Hayward’s 8.5 percent Transient Occupancy Tax, also known as a hotel tax, languishes below the percentage levied by several East Bay cities. By contrast, the rate in Oakland and San Leandro is 14 percent, Union City is 12.87 percent and Fremont charges 10 percent.
The hotel tax helped swell Hayward’s coffers by $2.8 million over each of the last two fiscal years, Hayward Finance Director Dustin Claussen said. If approved, the measure could yield roughly $3 million a year in revenues.
Those gains, however, will not be fully realized for some time as the region faces low hotel occupancy during the pandemic and a continuing recession, he added.
If the hotel tax increase is approved by voters, Claussen recommends the council move to freeze the rate at 8.5 percent, for at least six months after the November election, while local hoteliers recover from the shelter-in-place.
Hayward hotel owners, in opposing the tax increase, said they have incurred losses during the pandemic of up to 30 percent. Hayward also levies an additional two percent excise tax, they note.

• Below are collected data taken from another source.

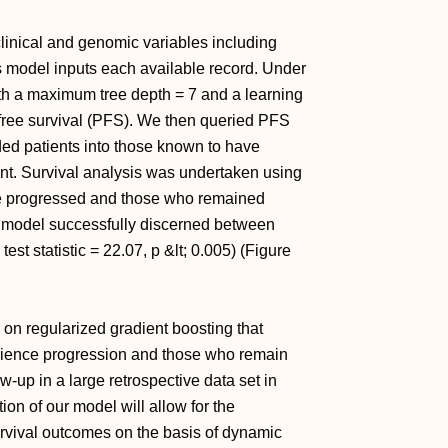
linical and genomic variables including
as model inputs each available record. Under
th a maximum tree depth = 7 and a learning
n free survival (PFS). We then queried PFS
ided patients into those known to have
nt. Survival analysis was undertaken using
ve progressed and those who remained
ur model successfully discerned between
t statistic = 22.07, p &lt; 0.005) (Figure
n regularized gradient boosting that
rience progression and those who remain
-up in a large retrospective data set in
on of our model will allow for the
urvival outcomes on the basis of dynamic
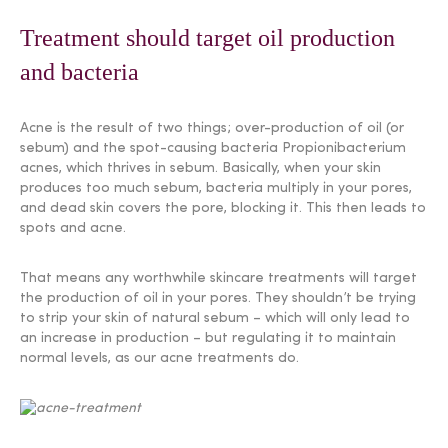
Treatment should target oil production
and bacteria
Acne is the result of two things; over-production of oil (or
sebum) and the spot-causing bacteria Propionibacterium
acnes, which thrives in sebum. Basically, when your skin
produces too much sebum, bacteria multiply in your pores,
and dead skin covers the pore, blocking it. This then leads to
spots and acne.
That means any worthwhile skincare treatments will target
the production of oil in your pores. They shouldn’t be trying
to strip your skin of natural sebum – which will only lead to
an increase in production – but regulating it to maintain
normal levels, as our acne treatments do.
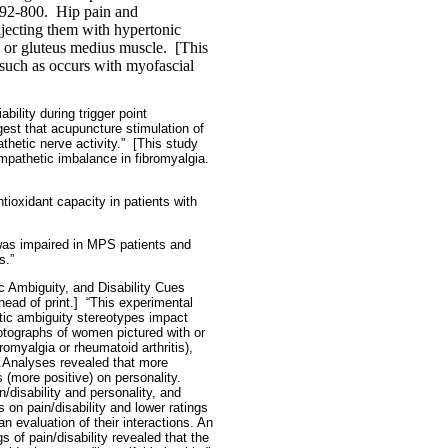
92-800.
Hip pain and
njecting them with hypertonic
, or gluteus medius muscle.
[This
 such as occurs with myofascial
ility during trigger point
est that acupuncture stimulation of
thetic nerve activity.”
[This study
mpathetic imbalance in fibromyalgia.
tioxidant capacity in patients with
 was impaired in MPS patients and
s.”
c Ambiguity, and Disability Cues
ad of print.]
“This experimental
stic ambiguity stereotypes impact
hotographs of women pictured with or
omyalgia or rheumatoid arthritis),
….Analyses revealed that more
 (more positive) on personality.
n/disability and personality, and
 on pain/disability and lower ratings
n evaluation of their interactions. An
s of pain/disability revealed that the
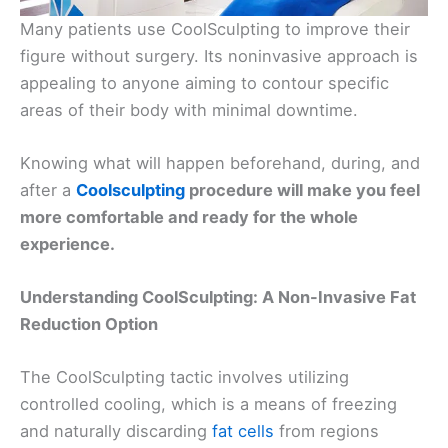
Many patients use CoolSculpting to improve their
figure without surgery. Its noninvasive approach is
appealing to anyone aiming to contour specific
areas of their body with minimal downtime.
Knowing what will happen beforehand, during, and
after a
Coolsculpting
procedure will make you feel
more comfortable and ready for the whole
experience.
Understanding CoolSculpting: A Non-Invasive Fat
Reduction Option
The CoolSculpting tactic involves utilizing
controlled cooling, which is a means of freezing
and naturally discarding
fat cells
from regions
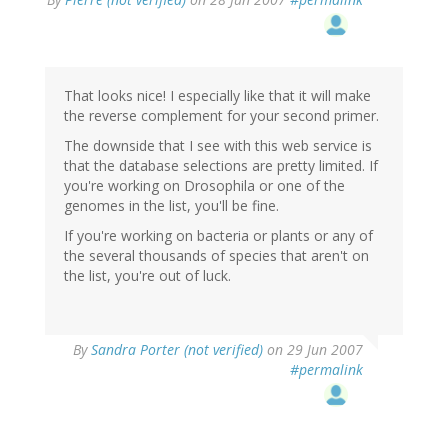
That looks nice! I especially like that it will make
the reverse complement for your second primer.
The downside that I see with this web service is
that the database selections are pretty limited. If
you're working on Drosophila or one of the
genomes in the list, you'll be fine.
If you're working on bacteria or plants or any of
the several thousands of species that aren't on
the list, you're out of luck.
By
Sandra Porter (not verified)
on 29 Jun 2007
#permalink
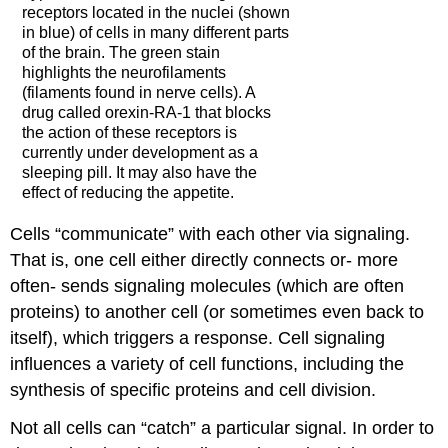
receptors located in the nuclei (shown
in blue) of cells in many different parts
of the brain. The green stain
highlights the neurofilaments
(filaments found in nerve cells). A
drug called orexin-RA-1 that blocks
the action of these receptors is
currently under development as a
sleeping pill. It may also have the
effect of reducing the appetite.
Cells “communicate” with each other via signaling.
That is, one cell either directly connects or- more
often- sends signaling molecules (which are often
proteins) to another cell (or sometimes even back to
itself), which triggers a response. Cell signaling
influences a variety of cell functions, including the
synthesis of specific proteins and cell division.
Not all cells can “catch” a particular signal. In order to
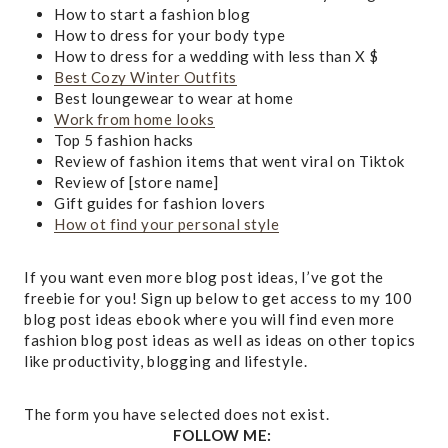
How to start a fashion blog
How to dress for your body type
How to dress for a wedding with less than X $
Best Cozy Winter Outfits
Best loungewear to wear at home
Work from home looks
Top 5 fashion hacks
Review of fashion items that went viral on Tiktok
Review of [store name]
Gift guides for fashion lovers
How ot find your personal style
If you want even more blog post ideas, I’ve got the
freebie for you! Sign up below to get access to my 100
blog post ideas ebook where you will find even more
fashion blog post ideas as well as ideas on other topics
like productivity, blogging and lifestyle.
The form you have selected does not exist.
FOLLOW ME:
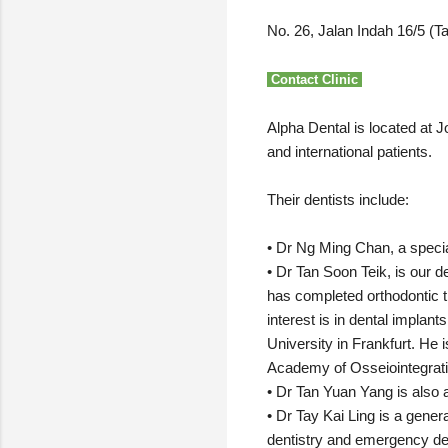
No. 26, Jalan Indah 16/5 (
Contact Clinic
Alpha Dental is located at J
and international patients.
Their dentists include:
• Dr Ng Ming Chan, a specia
• Dr Tan Soon Teik, is our 
has completed orthodontic tr
interest is in dental implan
University in Frankfurt. He
Academy of Osseiointegrat
• Dr Tan Yuan Yang is also a
• Dr Tay Kai Ling is a genera
dentistry and emergency den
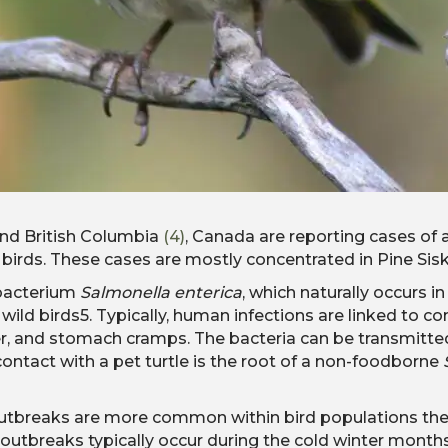
and British Columbia
(4)
, Canada are reporting cases of 
rds. These cases are mostly concentrated in Pine Sisk
 bacterium
Salmonella enterica
, which naturally occurs i
and wild birds5. Typically, human infections are linked 
er, and stomach cramps. The bacteria can be transmitte
hat contact with a pet turtle is the root of a non-foodborne
tbreaks are more common within bird populations them
e outbreaks typically occur during the cold winter month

With most municipalities suffering through the recession triggered by the Covid-19 pandemic, measures to increase revenues through sales tax increases will be a hard sell. Hotel tax increases, however, have proven successful in many other local cities, and could be recession-proof since they do not typically affect Hayward residents, but travelers from other cities.
The charter amendment coming to the Nov. 3 ballot hopes to allow Hayward’s board and commission to become more inclusive, in addition, to removing gender-based pronouns from the City Charter.
The proposal introduced by the city manager, city attorney and city clerk aims to give the city greater flexibility for filling its boards and commissions. In the past, they argue, some applicants have been disqualified from consideration for appointments to board and commissions because they were not citizens.
The number of applicants unable to serve is three over the past two years, City Manager Kelly McAdoo said. The idea of allowing non-citizens to serve on advisory boards and commissions, however, has been bandied about Hayward City Hall for several years, Mayor Barbara Halliday added.
Despite the unanimous vote to place the issue on the November ballot, some concerns were raised.
Councilmember Aisha Wahab said the charter amendment proposal was created without transparency and community involvement and swiftly, despite a number of other quality-of-life issues remaining unaddressed by city staff.
Wahab asked city officials whether there had been any consideration for national security or city security issues if non-citizens are allowed to serve on board and commissions.
“I don’t see a particular issue with that,” McAdoo said. “Board and commission members don’t typically have access to city databases or voter databases that might create some of the issues I think you’re talking about that have been talked about in the national agenda.”